▶ What needs to be done
Print the full listing below exactly, keeping every character as it stands.

▶ Source data
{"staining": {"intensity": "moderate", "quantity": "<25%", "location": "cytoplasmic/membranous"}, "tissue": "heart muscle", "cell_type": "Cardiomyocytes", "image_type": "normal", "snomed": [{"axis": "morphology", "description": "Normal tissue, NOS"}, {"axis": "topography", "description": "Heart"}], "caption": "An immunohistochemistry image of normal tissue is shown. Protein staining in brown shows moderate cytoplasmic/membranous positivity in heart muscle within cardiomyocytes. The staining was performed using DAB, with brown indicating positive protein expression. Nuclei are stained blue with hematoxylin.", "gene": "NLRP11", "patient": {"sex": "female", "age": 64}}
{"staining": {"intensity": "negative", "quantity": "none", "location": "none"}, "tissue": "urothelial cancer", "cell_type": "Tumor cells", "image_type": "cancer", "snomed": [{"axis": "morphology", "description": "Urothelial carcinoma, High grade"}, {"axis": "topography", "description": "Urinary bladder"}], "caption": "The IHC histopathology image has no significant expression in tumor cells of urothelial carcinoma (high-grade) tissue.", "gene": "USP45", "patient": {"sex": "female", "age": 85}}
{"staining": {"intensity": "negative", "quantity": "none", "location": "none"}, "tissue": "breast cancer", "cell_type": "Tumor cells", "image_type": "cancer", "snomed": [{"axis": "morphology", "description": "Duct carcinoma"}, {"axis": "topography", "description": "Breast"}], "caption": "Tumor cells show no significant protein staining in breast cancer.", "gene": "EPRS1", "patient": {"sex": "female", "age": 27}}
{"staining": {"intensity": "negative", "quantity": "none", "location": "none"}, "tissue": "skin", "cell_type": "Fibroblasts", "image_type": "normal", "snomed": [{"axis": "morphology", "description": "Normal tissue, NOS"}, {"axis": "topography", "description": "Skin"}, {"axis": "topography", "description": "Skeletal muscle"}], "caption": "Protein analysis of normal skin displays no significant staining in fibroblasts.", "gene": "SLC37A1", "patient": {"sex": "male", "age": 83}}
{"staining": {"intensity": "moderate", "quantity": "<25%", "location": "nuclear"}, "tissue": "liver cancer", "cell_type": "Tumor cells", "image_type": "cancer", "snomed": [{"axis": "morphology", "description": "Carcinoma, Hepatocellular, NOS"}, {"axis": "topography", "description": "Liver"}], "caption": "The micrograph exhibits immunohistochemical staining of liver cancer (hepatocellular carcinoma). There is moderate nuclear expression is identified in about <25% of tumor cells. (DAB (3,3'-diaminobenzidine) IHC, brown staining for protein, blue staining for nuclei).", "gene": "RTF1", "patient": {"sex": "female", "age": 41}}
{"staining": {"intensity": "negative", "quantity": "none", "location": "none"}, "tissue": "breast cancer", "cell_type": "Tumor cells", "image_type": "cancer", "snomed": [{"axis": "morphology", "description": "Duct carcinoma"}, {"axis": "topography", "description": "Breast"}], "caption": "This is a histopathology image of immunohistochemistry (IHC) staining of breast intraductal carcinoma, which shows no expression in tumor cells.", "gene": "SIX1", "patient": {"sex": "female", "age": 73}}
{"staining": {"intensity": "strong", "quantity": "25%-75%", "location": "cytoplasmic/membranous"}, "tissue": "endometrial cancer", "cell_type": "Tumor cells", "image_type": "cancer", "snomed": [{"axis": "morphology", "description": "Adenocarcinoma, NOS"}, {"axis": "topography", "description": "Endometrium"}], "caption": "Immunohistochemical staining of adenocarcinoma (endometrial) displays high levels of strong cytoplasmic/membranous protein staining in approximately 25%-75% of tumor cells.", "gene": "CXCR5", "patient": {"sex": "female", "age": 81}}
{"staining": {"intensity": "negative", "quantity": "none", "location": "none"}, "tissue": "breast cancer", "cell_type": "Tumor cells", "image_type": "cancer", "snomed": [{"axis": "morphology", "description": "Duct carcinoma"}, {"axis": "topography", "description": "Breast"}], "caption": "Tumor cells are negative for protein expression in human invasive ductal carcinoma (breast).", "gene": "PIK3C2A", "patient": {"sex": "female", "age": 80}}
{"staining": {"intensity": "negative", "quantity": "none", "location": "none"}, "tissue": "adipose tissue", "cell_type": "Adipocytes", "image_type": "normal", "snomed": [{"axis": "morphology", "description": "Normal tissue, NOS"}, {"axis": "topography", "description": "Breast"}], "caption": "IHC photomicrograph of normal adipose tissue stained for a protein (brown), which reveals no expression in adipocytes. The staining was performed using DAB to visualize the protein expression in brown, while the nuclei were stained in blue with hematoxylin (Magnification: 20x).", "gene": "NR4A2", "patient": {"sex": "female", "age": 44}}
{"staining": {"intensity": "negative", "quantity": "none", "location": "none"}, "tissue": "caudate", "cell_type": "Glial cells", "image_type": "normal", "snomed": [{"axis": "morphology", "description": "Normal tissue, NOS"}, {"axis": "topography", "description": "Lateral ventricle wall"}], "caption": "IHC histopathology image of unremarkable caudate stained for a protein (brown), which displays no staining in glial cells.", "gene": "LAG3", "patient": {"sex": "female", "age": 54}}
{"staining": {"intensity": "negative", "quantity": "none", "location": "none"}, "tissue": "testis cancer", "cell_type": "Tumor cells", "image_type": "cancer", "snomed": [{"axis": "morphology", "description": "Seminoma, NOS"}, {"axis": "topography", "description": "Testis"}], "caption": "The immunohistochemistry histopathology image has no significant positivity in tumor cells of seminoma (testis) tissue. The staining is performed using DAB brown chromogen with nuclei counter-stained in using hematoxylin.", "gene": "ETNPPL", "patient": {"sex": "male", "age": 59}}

▶ Response below
{"staining": {"intensity": "moderate", "quantity": "<25%", "location": "cytoplasmic/membranous"}, "tissue": "heart muscle", "cell_type": "Cardiomyocytes", "image_type": "normal", "snomed": [{"axis": "morphology", "description": "Normal tissue, NOS"}, {"axis": "topography", "description": "Heart"}], "caption": "An immunohistochemistry image of normal tissue is shown. Protein staining in brown shows moderate cytoplasmic/membranous positivity in heart muscle within cardiomyocytes. The staining was performed using DAB, with brown indicating positive protein expression. Nuclei are stained blue with hematoxylin.", "gene": "NLRP11", "patient": {"sex": "female", "age": 64}}
{"staining": {"intensity": "negative", "quantity": "none", "location": "none"}, "tissue": "urothelial cancer", "cell_type": "Tumor cells", "image_type": "cancer", "snomed": [{"axis": "morphology", "description": "Urothelial carcinoma, High grade"}, {"axis": "topography", "description": "Urinary bladder"}], "caption": "The IHC histopathology image has no significant expression in tumor cells of urothelial carcinoma (high-grade) tissue.", "gene": "USP45", "patient": {"sex": "female", "age": 85}}
{"staining": {"intensity": "negative", "quantity": "none", "location": "none"}, "tissue": "breast cancer", "cell_type": "Tumor cells", "image_type": "cancer", "snomed": [{"axis": "morphology", "description": "Duct carcinoma"}, {"axis": "topography", "description": "Breast"}], "caption": "Tumor cells show no significant protein staining in breast cancer.", "gene": "EPRS1", "patient": {"sex": "female", "age": 27}}
{"staining": {"intensity": "negative", "quantity": "none", "location": "none"}, "tissue": "skin", "cell_type": "Fibroblasts", "image_type": "normal", "snomed": [{"axis": "morphology", "description": "Normal tissue, NOS"}, {"axis": "topography", "description": "Skin"}, {"axis": "topography", "description": "Skeletal muscle"}], "caption": "Protein analysis of normal skin displays no significant staining in fibroblasts.", "gene": "SLC37A1", "patient": {"sex": "male", "age": 83}}
{"staining": {"intensity": "moderate", "quantity": "<25%", "location": "nuclear"}, "tissue": "liver cancer", "cell_type": "Tumor cells", "image_type": "cancer", "snomed": [{"axis": "morphology", "description": "Carcinoma, Hepatocellular, NOS"}, {"axis": "topography", "description": "Liver"}], "caption": "The micrograph exhibits immunohistochemical staining of liver cancer (hepatocellular carcinoma). There is moderate nuclear expression is identified in about <25% of tumor cells. (DAB (3,3'-diaminobenzidine) IHC, brown staining for protein, blue staining for nuclei).", "gene": "RTF1", "patient": {"sex": "female", "age": 41}}
{"staining": {"intensity": "negative", "quantity": "none", "location": "none"}, "tissue": "breast cancer", "cell_type": "Tumor cells", "image_type": "cancer", "snomed": [{"axis": "morphology", "description": "Duct carcinoma"}, {"axis": "topography", "description": "Breast"}], "caption": "This is a histopathology image of immunohistochemistry (IHC) staining of breast intraductal carcinoma, which shows no expression in tumor cells.", "gene": "SIX1", "patient": {"sex": "female", "age": 73}}
{"staining": {"intensity": "strong", "quantity": "25%-75%", "location": "cytoplasmic/membranous"}, "tissue": "endometrial cancer", "cell_type": "Tumor cells", "image_type": "cancer", "snomed": [{"axis": "morphology", "description": "Adenocarcinoma, NOS"}, {"axis": "topography", "description": "Endometrium"}], "caption": "Immunohistochemical staining of adenocarcinoma (endometrial) displays high levels of strong cytoplasmic/membranous protein staining in approximately 25%-75% of tumor cells.", "gene": "CXCR5", "patient": {"sex": "female", "age": 81}}
{"staining": {"intensity": "negative", "quantity": "none", "location": "none"}, "tissue": "breast cancer", "cell_type": "Tumor cells", "image_type": "cancer", "snomed": [{"axis": "morphology", "description": "Duct carcinoma"}, {"axis": "topography", "description": "Breast"}], "caption": "Tumor cells are negative for protein expression in human invasive ductal carcinoma (breast).", "gene": "PIK3C2A", "patient": {"sex": "female", "age": 80}}
{"staining": {"intensity": "negative", "quantity": "none", "location": "none"}, "tissue": "adipose tissue", "cell_type": "Adipocytes", "image_type": "normal", "snomed": [{"axis": "morphology", "description": "Normal tissue, NOS"}, {"axis": "topography", "description": "Breast"}], "caption": "IHC photomicrograph of normal adipose tissue stained for a protein (brown), which reveals no expression in adipocytes. The staining was performed using DAB to visualize the protein expression in brown, while the nuclei were stained in blue with hematoxylin (Magnification: 20x).", "gene": "NR4A2", "patient": {"sex": "female", "age": 44}}
{"staining": {"intensity": "negative", "quantity": "none", "location": "none"}, "tissue": "caudate", "cell_type": "Glial cells", "image_type": "normal", "snomed": [{"axis": "morphology", "description": "Normal tissue, NOS"}, {"axis": "topography", "description": "Lateral ventricle wall"}], "caption": "IHC histopathology image of unremarkable caudate stained for a protein (brown), which displays no staining in glial cells.", "gene": "LAG3", "patient": {"sex": "female", "age": 54}}
{"staining": {"intensity": "negative", "quantity": "none", "location": "none"}, "tissue": "testis cancer", "cell_type": "Tumor cells", "image_type": "cancer", "snomed": [{"axis": "morphology", "description": "Seminoma, NOS"}, {"axis": "topography", "description": "Testis"}], "caption": "The immunohistochemistry histopathology image has no significant positivity in tumor cells of seminoma (testis) tissue. The staining is performed using DAB brown chromogen with nuclei counter-stained in using hematoxylin.", "gene": "ETNPPL", "patient": {"sex": "male", "age": 59}}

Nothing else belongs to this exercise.